Some 200 United Methodist clergy of the church's Northern Illinois Conference have pledged to bless same-sex unions in violation of the church's policy on the matter, doing so despite the risk of suspension or defrocking.
The Northern Illinois clergy's declaration comes fast on the heels of a Wisconsin pastor, the Rev. Amy DeLong of Osceola, being found guilty of overseeing a 2009 lesbian union in a church trial last week. She was also found not guilty of being a "self-avowed practicing homosexual." DeLong was punished with a 20-day suspension, a sentence that she said will not dissuade her from continuing to officiate same-sex unions.
Earlier in the month, the clergy took their initial vote to end discrimination against LGBTQ individuals and announced they would send petitions to that effect to next year's global gathering, according to the Windy City Times. Methodist clergy in other states, including Minnesota, New York and the New England region, according to the Boston Globe, have also taken similar actions in recent weeks.
As reported by the Chicago Tribune, pro-LGBT United Methodist clergy in Northern Illinois were emboldened by the state's recent passage of civil union legislation, as well as DeLong's trial, the latest in a series of punishments for church clergy blessing gay and lesbian relationships.
"Unfortunately the church has lost its prophetic voice on this issue," the Rev. Gregory Gross, a deacon, told the Tribune. "Our civil society has taken the lead. Now the church is trying to catch up."
The conference's bishop, Hee-Soo Jung, earlier in the month applauded the Illinois legislature and Governor Pat Quinn for approving the civil union legislation and called for "patience, respect, grace and a willingness to struggle together as we hold one another in prayer and community" as the church goes forward in reconciling clear divisions on the matter within their ranks.

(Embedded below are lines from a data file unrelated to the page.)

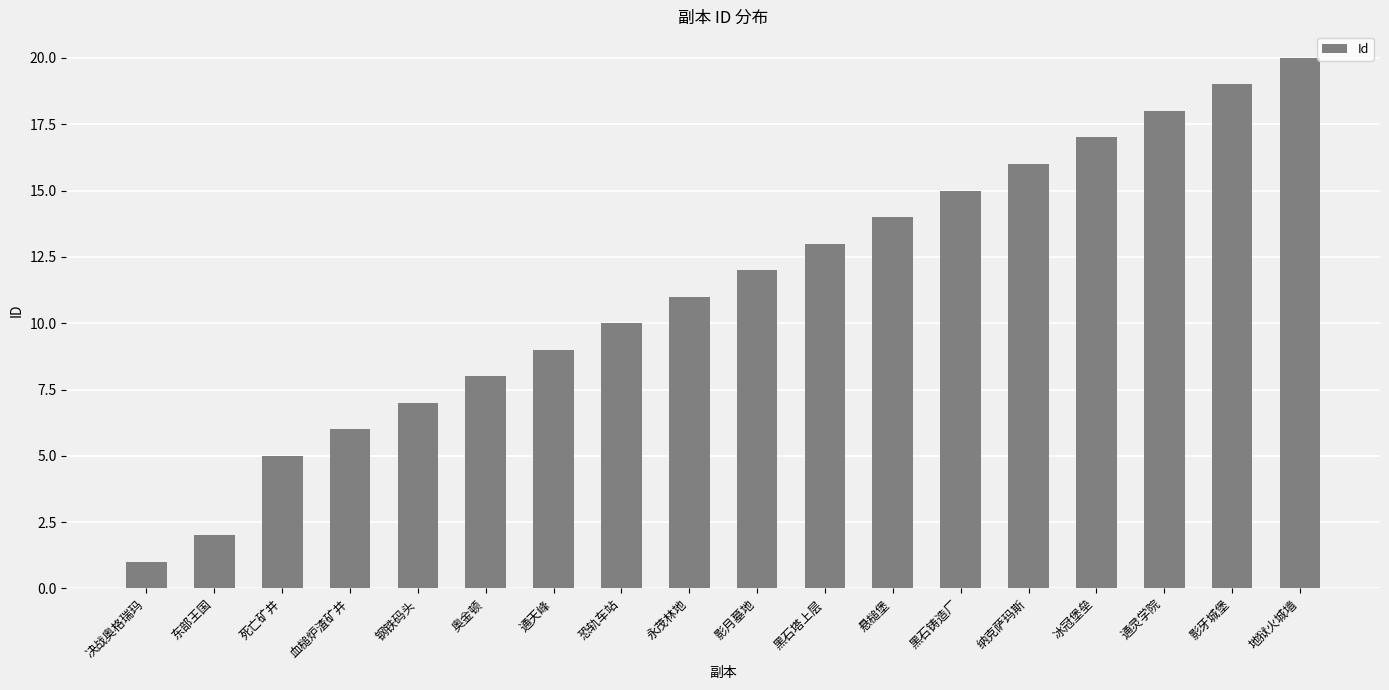

How many data points are less than 12?

9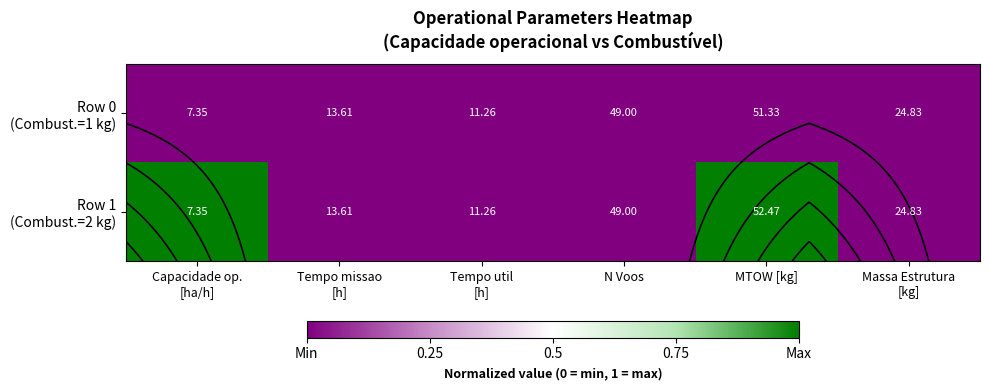

At which category is the sum across all series the highest?

MTOW [kg]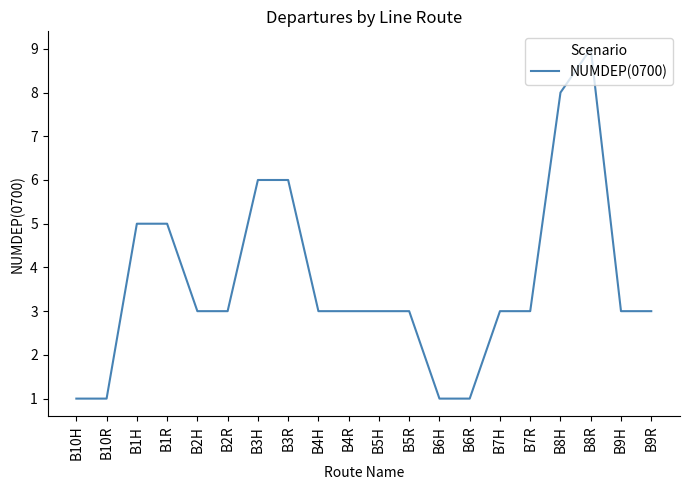

Reading right to left, list all the values displayed in this chart.

3	3	9	8	3	3	1	1	3	3	3	3	6	6	3	3	5	5	1	1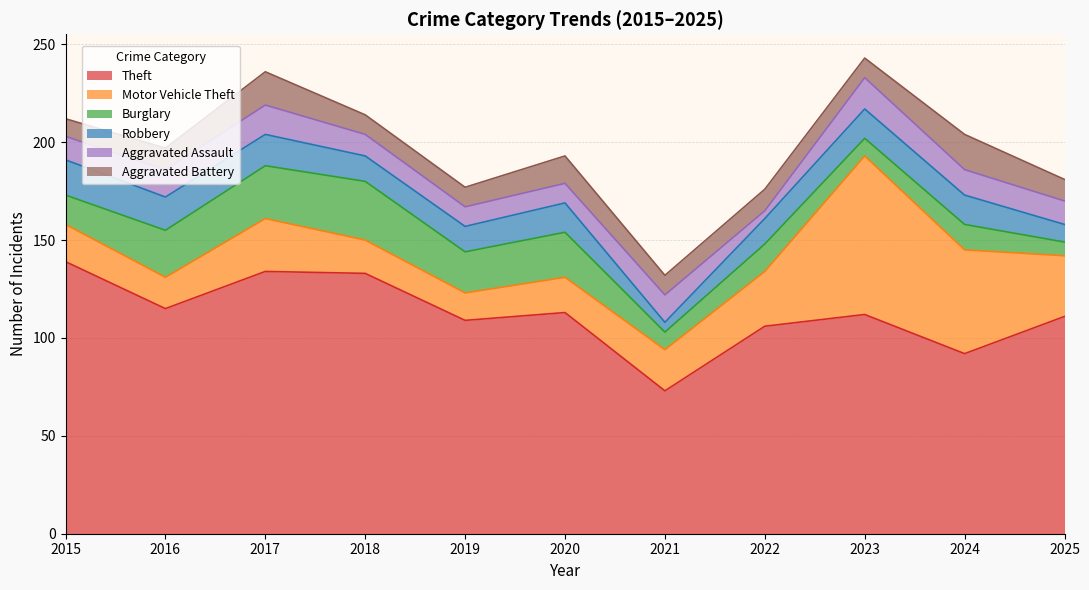

True or false: Aggravated Assault and Theft intersect in this chart.

False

The United Methodist Church is the largest U.S. mainline denomination and the nation's second largest Protestant church, ranking behind only the Southern Baptist Convention. The last time the church took up the matter of approving same-sex unions in 2008, it was voted down 501-417. The issue is expected to be back on the table in next year's international conference, which will be held in Tampa, Fla.